Mason, on the other hand, must identify anywhere from 15 to 25 SEC-worthy prospects each recruiting cycle. He and his staff spend a considerable amount of time visiting prospects in their homes and high schools, but—unlike the majority of the other sports—most of their evaluation is done on campus when Vanderbilt Football hosts summer camps.
“It’s better for us to get them here and for us to see them with our own eyes on our campus,” he says. “Most of our commits are coming from guys who’ve been to our camps, who’ve seen our campus two or three times. They know exactly who we are, and we know who they are.”
‘THE CITY, THE SEC AND THE DEGREE’
Macdonald, whose tenure is longer than any other current Commodores coach, has witnessed firsthand the transformation of Vanderbilt as a university and Nashville as a city—two factors that have made the school a more desirable place to play.
“Nashville has become internationally known as a really great city,” he says, “and Vanderbilt is an integral part of the city. The university has made incredible progress. We’ve changed from more of a Southern school to one that’s now nationally and internationally known.”
Reinforcing this notion are the global experiences afforded to Vanderbilt’s student body, including its student-athletes. Every summer numerous student-athletes take advantage of study abroad programs offered through the university’s Global Education Office, traveling to places like Europe, South Africa and Australia.
“We’re setting a trend at Vanderbilt,” Williams says. “We’re giving kids an experience that student-athletes generally don’t get at this level.”
Mason, for his part, looks at everything Vanderbilt has to offer—its conference, academics, location and extracurricular programs—as one big recruiting tool.
“I talk about the idea of the city, the SEC and the degree,” he says. “The SEC is the best football conference in the country.
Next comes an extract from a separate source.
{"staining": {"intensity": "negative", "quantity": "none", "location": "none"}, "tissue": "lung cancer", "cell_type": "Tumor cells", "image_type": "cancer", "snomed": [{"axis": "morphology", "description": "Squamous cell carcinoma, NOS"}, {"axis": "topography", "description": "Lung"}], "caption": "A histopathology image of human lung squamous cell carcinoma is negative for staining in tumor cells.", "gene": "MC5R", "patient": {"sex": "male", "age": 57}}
We have a world-class education coupled with the fact that we’re in the best city in the country.
“I truly believe we have the best of all worlds,” Mason adds. “We’re looking for kids who want it all.”
Hoops Haul: Men’s basketball signs stellar recruiting class
Head Coach Bryce Drew and the Vanderbilt men’s basketball program recently made national headlines by securing the university’s top recruiting class in at least five decades.
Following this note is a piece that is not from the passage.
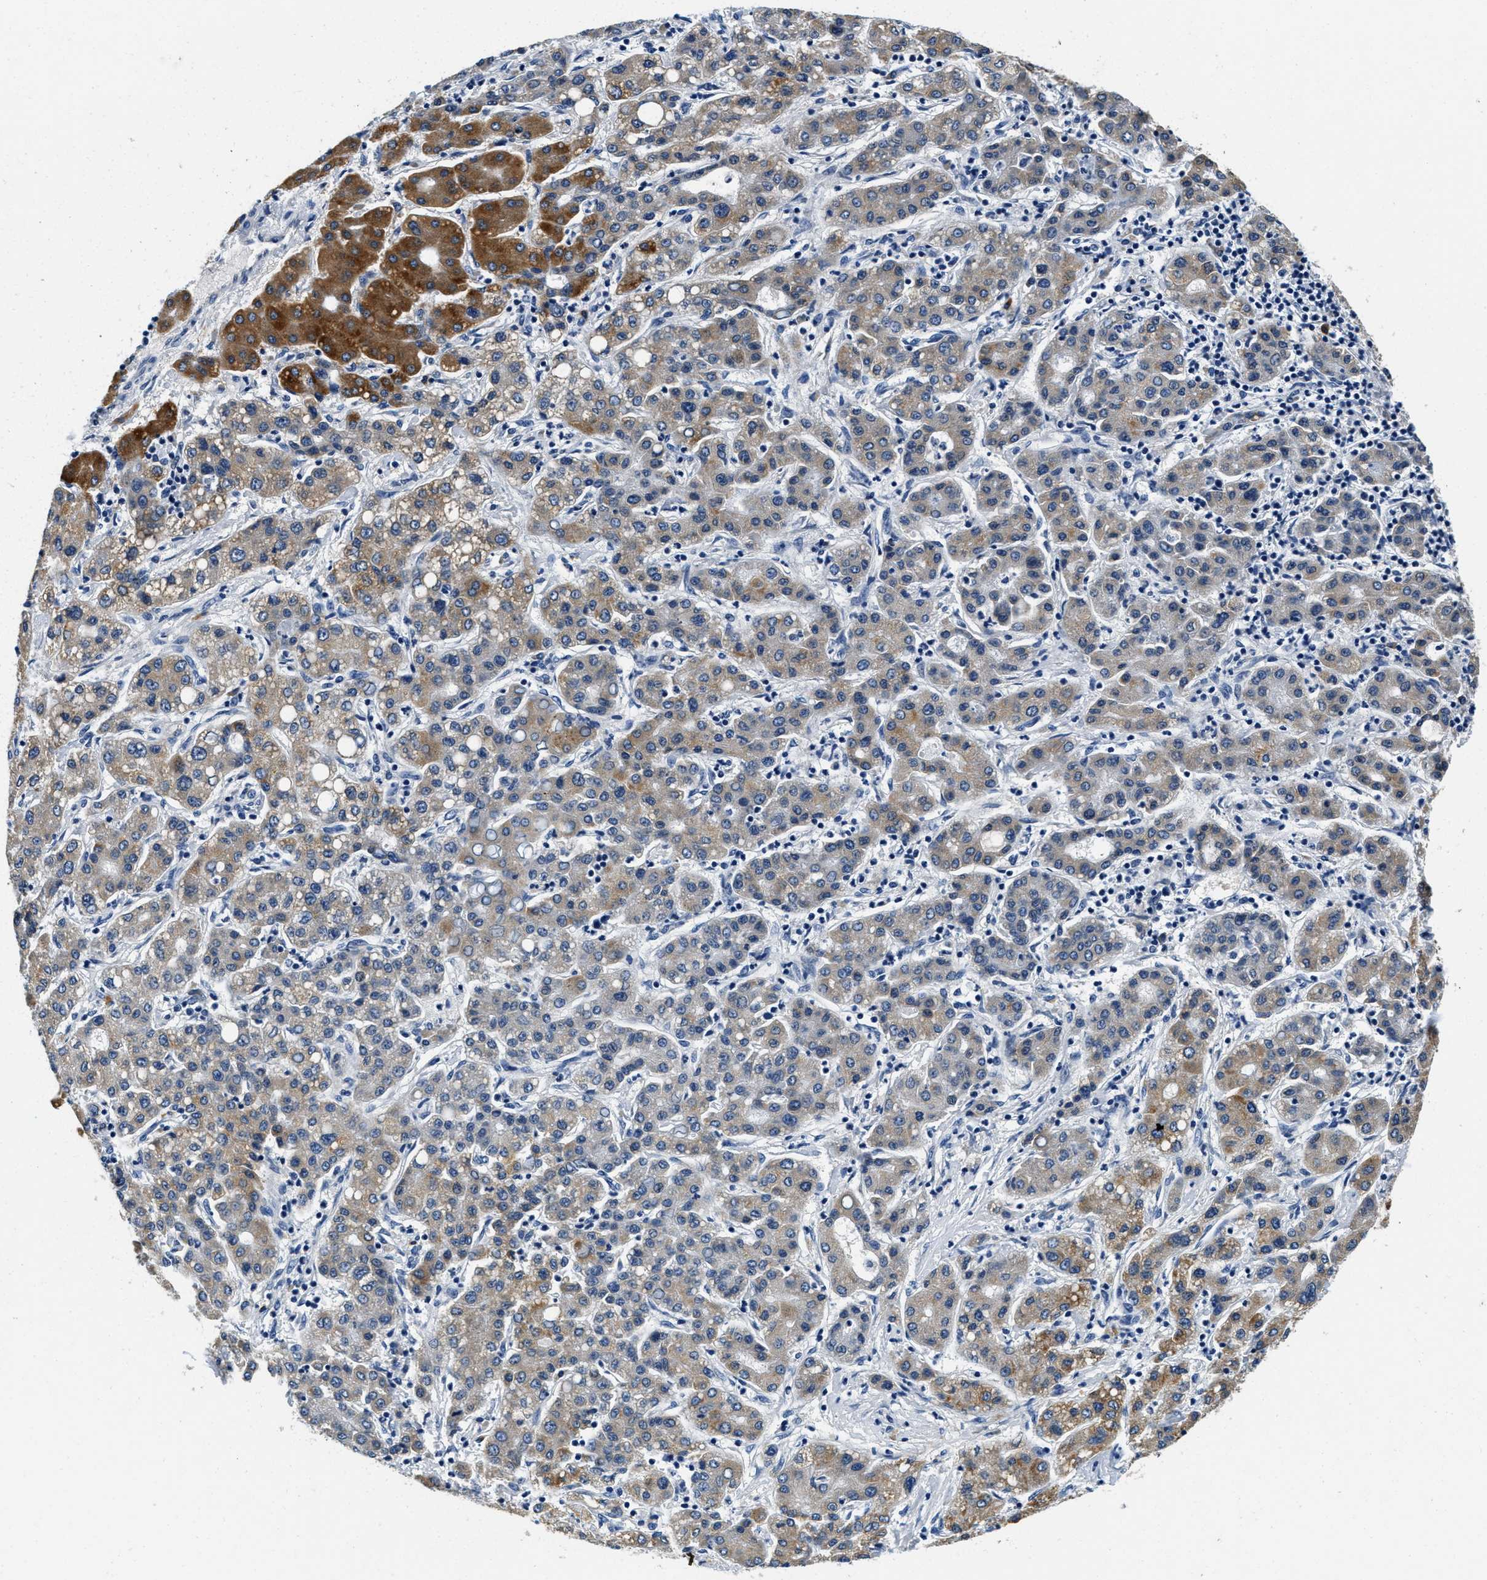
{"staining": {"intensity": "moderate", "quantity": "25%-75%", "location": "cytoplasmic/membranous"}, "tissue": "liver cancer", "cell_type": "Tumor cells", "image_type": "cancer", "snomed": [{"axis": "morphology", "description": "Carcinoma, Hepatocellular, NOS"}, {"axis": "topography", "description": "Liver"}], "caption": "Protein staining by IHC reveals moderate cytoplasmic/membranous positivity in about 25%-75% of tumor cells in liver cancer (hepatocellular carcinoma).", "gene": "ALDH3A2", "patient": {"sex": "male", "age": 65}}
The Commodores’ 2018 class features three of the nation’s top-75 recruits, including two ranked in the top 15. Until this spring, Vanderbilt had not signed a top-75 player since 2011 (Dai-Jon Parker, No. 48).
The class is headlined by Darius Garland, a point guard from Brentwood Academy in Tennessee, who picked Vanderbilt over Duke, Kentucky, Indiana and UCLA in a hotly contested recruiting battle.
Garland garnered most of the headlines, due in large part to his being a local prospect, but the highest rated of the new recruits is Simi Shittu, a power forward from Canada ranked No. 11 in the nation by the 247Sports Composite. Shittu, who played high school basketball in Vermont, picked Vanderbilt over Arizona and North Carolina.
The third prospect is shooting guard Aaron Nesmith, a South Carolina native who soared up the recruiting rankings with a strong showing as a high school senior. Nesmith, ranked No. 62 nationally, chose Vanderbilt over South Carolina and Florida.
The three freshmen will join two other newcomers—transfers Matt Ryan from Notre Dame and Yanni Wetzell from St. Mary’s, a Division II school in Texas—and five returning players on the Commodores’ 2018–19 team.
Mitch Light is managing editor at Athlon Sports in Nashville. He graduated from Vanderbilt in 1993 with a bachelor’s in economics.